Ancient Futures: What Our Ancestors Already Knew About Rest
- Rachel Leonidas
- Mar 2
- 2 min read

As we transition into Women’s History Month from Black History Month, we’re reminded that the fight for equality is a marathon, not a sprint. In truth, however, it’s a relay race—where we ceremoniously pass the baton from one community to the next—so the other can rest, reflect, and fight on.
The fight for restorative justice is unequivocally at a historical peak; as such, exhaustion and burnout is rampant. Civil rights leaders and activists work overtime for their communities’ rights and future liberation, but social activists are not (and should not) be exempt from the freedom for which they fight. Rest is a human right, not a privilege.
For the past few weeks our community explores the question, “what does a rest-informed future look like?” We looked to afrofuturism and its artists to find hidden gems behind this question.
Afrofuturism is an idea. It’s a blending of worlds where the past meets the future, where the mountains meet the heavens, and where the ancestral drum meets the digital pulse. Afrofuturism calls for idealistic imagining of unfamiliar territories in human existence.
Afrofuturist artists are the keepers and ushers of indigenous knowledge, carrying ancestral wisdom forward while reimagining it in new forms. Their work offers clues and inspiration for living liberated, rest-informed lives, reminding us that the future we long for is already growing from ancient soil.

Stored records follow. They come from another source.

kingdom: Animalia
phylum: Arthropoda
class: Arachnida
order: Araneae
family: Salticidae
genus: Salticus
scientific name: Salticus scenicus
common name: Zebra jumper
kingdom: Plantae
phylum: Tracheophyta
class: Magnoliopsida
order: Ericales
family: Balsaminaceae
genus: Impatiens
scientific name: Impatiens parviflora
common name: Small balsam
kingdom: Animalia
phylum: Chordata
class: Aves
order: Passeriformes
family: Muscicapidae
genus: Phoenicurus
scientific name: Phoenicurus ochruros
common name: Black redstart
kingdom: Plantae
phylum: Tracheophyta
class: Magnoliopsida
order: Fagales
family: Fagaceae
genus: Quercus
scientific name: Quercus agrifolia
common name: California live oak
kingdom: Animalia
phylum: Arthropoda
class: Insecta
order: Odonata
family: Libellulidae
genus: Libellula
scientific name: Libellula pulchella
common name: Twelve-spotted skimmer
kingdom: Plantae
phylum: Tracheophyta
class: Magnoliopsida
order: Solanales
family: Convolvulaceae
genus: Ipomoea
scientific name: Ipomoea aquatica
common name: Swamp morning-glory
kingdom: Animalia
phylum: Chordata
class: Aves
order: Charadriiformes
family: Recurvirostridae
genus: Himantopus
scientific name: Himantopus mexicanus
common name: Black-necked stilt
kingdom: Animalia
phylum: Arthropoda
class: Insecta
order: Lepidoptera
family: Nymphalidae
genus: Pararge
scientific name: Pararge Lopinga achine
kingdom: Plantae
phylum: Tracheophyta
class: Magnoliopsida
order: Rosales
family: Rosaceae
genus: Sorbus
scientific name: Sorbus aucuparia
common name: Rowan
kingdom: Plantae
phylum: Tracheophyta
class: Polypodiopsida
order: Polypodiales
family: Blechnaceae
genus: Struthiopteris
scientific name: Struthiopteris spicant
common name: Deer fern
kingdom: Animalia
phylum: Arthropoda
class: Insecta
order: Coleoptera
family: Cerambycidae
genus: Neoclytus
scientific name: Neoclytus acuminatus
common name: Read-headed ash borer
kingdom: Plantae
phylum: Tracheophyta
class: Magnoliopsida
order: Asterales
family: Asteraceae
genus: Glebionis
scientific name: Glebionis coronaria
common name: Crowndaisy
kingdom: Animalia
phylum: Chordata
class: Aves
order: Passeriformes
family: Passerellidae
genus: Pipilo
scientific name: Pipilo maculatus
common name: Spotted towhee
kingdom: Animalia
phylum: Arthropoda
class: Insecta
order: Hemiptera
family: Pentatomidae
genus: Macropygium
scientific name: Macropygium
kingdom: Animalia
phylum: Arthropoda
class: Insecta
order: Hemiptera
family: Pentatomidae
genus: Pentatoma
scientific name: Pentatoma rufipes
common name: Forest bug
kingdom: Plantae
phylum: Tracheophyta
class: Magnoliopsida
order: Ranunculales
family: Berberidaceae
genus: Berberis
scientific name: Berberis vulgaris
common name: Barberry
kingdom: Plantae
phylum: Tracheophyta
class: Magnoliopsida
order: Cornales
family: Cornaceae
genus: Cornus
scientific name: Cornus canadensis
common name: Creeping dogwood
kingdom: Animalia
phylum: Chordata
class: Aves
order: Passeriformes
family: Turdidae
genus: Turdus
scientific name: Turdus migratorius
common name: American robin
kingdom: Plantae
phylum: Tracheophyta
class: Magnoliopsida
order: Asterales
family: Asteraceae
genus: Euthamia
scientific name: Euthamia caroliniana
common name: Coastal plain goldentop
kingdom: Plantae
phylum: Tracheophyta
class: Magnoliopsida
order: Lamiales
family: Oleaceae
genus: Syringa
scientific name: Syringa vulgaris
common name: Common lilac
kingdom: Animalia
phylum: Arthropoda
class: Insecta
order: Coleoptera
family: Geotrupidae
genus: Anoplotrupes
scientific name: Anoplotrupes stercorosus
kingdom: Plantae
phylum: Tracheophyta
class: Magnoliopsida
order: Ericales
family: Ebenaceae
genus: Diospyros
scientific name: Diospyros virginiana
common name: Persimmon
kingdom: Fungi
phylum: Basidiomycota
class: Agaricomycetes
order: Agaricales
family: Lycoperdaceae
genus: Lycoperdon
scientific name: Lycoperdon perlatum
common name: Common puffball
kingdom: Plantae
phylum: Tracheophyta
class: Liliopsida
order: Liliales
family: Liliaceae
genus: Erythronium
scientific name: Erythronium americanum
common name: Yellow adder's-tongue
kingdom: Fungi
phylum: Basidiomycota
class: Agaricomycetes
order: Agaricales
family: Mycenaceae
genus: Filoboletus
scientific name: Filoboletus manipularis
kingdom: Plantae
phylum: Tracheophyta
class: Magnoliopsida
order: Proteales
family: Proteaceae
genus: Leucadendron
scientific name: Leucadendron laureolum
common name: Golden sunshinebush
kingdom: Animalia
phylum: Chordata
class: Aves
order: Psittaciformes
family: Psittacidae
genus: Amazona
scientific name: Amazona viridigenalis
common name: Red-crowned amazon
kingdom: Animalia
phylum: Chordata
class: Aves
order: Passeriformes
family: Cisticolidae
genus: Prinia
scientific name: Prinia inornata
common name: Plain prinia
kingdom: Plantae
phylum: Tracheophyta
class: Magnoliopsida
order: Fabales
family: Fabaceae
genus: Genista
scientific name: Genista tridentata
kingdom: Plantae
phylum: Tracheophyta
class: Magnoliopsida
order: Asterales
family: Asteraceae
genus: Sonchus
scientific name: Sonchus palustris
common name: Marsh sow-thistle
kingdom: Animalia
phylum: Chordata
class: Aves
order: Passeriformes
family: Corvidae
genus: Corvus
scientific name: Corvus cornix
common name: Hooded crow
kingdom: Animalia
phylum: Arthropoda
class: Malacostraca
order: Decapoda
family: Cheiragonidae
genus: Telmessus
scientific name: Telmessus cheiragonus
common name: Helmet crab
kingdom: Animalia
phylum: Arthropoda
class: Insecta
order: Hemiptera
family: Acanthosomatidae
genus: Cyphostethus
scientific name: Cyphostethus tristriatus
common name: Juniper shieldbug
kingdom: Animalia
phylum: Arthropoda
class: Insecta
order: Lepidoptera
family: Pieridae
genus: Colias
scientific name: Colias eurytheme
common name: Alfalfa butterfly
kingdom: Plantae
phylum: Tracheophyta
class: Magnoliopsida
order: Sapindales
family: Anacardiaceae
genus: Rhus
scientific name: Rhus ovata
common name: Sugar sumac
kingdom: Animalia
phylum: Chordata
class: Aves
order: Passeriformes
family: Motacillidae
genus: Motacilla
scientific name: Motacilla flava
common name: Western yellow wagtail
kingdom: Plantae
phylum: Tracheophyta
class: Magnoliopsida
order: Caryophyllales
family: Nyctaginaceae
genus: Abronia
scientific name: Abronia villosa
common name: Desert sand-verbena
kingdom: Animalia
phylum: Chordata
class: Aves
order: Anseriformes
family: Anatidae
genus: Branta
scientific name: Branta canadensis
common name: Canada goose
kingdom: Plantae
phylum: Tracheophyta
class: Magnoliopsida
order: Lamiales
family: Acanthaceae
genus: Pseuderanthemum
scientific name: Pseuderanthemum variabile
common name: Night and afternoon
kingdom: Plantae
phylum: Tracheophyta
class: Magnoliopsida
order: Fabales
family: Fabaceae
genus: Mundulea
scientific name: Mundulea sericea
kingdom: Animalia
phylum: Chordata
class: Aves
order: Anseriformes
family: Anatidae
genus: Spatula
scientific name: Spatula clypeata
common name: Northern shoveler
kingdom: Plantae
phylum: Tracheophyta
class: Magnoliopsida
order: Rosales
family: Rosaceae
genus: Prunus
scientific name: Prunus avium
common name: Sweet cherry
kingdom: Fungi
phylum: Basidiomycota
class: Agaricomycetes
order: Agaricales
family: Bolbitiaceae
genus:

Octavia Butler, critically-acclaimed science fiction writer, was one of our afrofuturist pioneers. She told stories in dystopian futures that reflect the times, but also reflect what could be if humanity did things differently. In an interview on the Charlie Rose show in 2000,
she shared her secret: “You got to make your own worlds. You got to write yourself in. Whether you were a part of the greater society or not, you got to write yourself in.”

Afrofuturists like Solange blend music, dance, and architecture to conceive her idealistic worlds. Oscar–winning costume designer Ruth E. Carter derived her costumes for the superhero film, Black Panther (2018), from afrofuturism, inspired by traditional African garments of the Maasai and Ndebele peoples.
Afrofuturism is one of many vehicles to explore rest and liberation, and
you don’t necessarily have to be an artist to partake; afrofuturism is a creative framework, not an occupation.
But how can we materialize our imaginations into a daily practice?

Dr. Saundra Dalton-Smith is a board-certified internal medicine physician who defined seven types of rest in her book, Sacred Rest: Recover Your Life, Renew Your Energy, Restore Your Sanity. The concept of rest often defaults to the physical body, but there are six other types: mental, emotional, sensory, creative, social, and spiritual. If we can discern the type of rest we need and respond accordingly, that ripple effect of change within ourselves and those we are in relationship with can move mountains.